Né le 5 octobre 1890 à Mons dans le département du Gard, il exerce le métier de distillateur à Cavillargues (30). En 1919, il y est élu conseiller municipal. A la même époque, il s’engage en politique, d’abord au Parti Socialiste puis au Parti Communiste. En 1923, il devient responsable de la section de Bagnols-sur-Cèze.

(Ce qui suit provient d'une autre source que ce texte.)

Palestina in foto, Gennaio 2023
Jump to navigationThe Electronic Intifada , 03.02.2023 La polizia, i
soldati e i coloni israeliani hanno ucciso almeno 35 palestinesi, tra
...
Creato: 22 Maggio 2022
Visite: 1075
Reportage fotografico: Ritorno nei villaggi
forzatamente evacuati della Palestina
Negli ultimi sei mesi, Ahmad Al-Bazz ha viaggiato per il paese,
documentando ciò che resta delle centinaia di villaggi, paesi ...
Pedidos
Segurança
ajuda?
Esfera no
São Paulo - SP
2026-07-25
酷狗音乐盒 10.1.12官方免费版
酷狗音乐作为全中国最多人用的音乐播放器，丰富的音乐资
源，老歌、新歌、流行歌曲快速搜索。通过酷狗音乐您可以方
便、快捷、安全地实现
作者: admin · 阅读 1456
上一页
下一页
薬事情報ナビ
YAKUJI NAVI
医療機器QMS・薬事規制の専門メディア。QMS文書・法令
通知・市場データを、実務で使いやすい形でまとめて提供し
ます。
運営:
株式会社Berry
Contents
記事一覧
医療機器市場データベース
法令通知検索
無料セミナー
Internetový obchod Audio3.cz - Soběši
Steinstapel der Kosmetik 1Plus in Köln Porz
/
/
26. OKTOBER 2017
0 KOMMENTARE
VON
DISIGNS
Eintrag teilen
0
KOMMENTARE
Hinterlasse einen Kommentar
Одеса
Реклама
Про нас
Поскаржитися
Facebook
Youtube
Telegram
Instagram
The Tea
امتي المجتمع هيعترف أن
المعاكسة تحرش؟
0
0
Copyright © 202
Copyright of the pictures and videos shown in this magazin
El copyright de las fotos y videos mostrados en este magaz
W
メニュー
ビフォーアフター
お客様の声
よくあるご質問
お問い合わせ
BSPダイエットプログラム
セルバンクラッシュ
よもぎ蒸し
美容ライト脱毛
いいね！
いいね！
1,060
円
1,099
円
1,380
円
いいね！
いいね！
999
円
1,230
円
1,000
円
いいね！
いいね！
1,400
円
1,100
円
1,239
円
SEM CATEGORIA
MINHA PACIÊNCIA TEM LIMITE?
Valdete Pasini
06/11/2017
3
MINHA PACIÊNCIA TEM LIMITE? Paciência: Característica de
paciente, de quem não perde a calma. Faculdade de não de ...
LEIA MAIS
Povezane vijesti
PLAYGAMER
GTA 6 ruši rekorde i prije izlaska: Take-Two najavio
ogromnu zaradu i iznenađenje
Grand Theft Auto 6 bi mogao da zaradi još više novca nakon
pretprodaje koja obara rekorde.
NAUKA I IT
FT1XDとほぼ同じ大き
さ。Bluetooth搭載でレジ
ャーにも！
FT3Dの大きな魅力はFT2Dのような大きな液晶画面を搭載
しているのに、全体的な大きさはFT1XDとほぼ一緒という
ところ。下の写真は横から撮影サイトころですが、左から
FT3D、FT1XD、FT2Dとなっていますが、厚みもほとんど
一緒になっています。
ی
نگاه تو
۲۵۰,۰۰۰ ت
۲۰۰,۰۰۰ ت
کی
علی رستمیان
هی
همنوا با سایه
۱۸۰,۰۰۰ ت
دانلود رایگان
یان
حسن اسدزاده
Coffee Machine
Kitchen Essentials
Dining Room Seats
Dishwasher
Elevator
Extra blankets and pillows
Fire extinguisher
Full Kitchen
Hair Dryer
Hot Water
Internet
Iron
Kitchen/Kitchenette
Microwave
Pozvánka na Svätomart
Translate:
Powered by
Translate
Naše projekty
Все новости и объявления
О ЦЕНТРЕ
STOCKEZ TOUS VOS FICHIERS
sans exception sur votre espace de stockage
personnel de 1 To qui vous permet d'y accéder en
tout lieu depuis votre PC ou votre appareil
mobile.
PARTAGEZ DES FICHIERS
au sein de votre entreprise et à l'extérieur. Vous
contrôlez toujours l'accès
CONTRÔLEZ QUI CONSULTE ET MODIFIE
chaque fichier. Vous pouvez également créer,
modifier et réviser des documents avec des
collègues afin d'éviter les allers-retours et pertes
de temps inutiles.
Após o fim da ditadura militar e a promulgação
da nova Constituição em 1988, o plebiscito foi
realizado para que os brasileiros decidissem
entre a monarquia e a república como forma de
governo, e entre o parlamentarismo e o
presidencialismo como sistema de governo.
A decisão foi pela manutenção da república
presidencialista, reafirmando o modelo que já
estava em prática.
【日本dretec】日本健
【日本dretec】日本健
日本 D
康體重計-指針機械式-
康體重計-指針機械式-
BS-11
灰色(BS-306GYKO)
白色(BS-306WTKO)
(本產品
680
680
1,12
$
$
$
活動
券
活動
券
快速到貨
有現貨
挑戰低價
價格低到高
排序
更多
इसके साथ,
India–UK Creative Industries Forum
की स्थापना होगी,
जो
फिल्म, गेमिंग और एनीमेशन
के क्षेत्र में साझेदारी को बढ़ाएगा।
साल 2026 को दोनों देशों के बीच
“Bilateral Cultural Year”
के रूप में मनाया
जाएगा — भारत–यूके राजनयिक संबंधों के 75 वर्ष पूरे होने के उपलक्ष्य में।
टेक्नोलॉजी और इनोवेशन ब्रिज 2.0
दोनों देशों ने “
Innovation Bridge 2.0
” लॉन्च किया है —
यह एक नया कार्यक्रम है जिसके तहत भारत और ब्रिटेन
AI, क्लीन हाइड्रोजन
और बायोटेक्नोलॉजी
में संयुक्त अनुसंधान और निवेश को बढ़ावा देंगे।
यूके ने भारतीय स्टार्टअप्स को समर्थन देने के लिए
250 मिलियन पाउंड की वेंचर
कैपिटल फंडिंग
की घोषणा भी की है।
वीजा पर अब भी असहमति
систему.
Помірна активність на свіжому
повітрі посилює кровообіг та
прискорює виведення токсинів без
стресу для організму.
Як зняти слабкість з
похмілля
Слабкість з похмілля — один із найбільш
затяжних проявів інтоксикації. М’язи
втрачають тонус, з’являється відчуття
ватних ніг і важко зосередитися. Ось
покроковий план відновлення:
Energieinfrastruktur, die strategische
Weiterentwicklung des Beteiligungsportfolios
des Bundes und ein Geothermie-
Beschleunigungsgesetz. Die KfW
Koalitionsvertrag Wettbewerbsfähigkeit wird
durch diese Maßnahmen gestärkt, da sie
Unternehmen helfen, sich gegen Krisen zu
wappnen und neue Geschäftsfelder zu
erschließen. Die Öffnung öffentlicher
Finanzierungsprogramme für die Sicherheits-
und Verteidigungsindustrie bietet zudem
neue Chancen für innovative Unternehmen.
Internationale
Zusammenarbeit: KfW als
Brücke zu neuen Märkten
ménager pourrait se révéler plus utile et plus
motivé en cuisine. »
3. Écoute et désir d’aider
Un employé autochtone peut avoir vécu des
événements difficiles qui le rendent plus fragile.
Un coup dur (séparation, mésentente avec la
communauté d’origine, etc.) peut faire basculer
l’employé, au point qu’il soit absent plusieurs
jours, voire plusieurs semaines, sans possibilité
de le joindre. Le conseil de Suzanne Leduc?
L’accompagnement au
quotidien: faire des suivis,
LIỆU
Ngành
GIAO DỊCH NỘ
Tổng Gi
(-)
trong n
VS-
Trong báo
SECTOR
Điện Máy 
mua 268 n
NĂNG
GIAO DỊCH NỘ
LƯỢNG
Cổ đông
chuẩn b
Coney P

A l’âge de 47 ans il s’engage dans les Brigades Internationales aux côtés des républicains espagnols pendant six mois.. Il est mobilisé en 1939. Il rejoint la Résistance au sein du FN (Front national de lutte pour la libération et l’indépendance de la France) en qualité d’agent de liaison sous le pseudonyme  d’André,  Arrêté en octobre 1942, il est incarcéré à la prison de Nîmes. Le 4 janvier 1943 depuis la maison d’arrêt de cette ville, il écrit à sa fille aînée Huguette :  J’espère que la paix reviendra encore couvrir de ses grandes ailes notre malheureux pays et qu’à jamais les générations qui montent ne connaîtront plus cet affreux cauchemar qu’est la guerre. En octobre 1943, il est transféré à la centrale d’Eysses (44), puis en avril 1944 au camp-hôpital de Noé (31)  Il est déporté le 30 juillet 1944 depuis Toulouse à Buchenwald qu’il atteint le 6 août et reçoit le matricule 69370. Il effectue sa période de quarantaine au Block 52 du Petit camp. Le 22 août, il est transféré au Kommando de Weferlingen chargé d’aménager dans une ancienne mine de potasse une usine souterraine. Le Kommando est évacué le 5 avril 1945. Les malades sont restés au camp et sont libérés par les troupes américaines le 12 avril.

Jules COSTE décède le 23 avril 1945, avant son rapatriement, à l’hôpital de la ville d’Helmstedt, dans le Land de Basse-Saxe, où il avait été admis à l’initiative des autorités américaines. Il est titulaire à titre posthume de la Croix de guerre 39-45 avec étoile d’argent.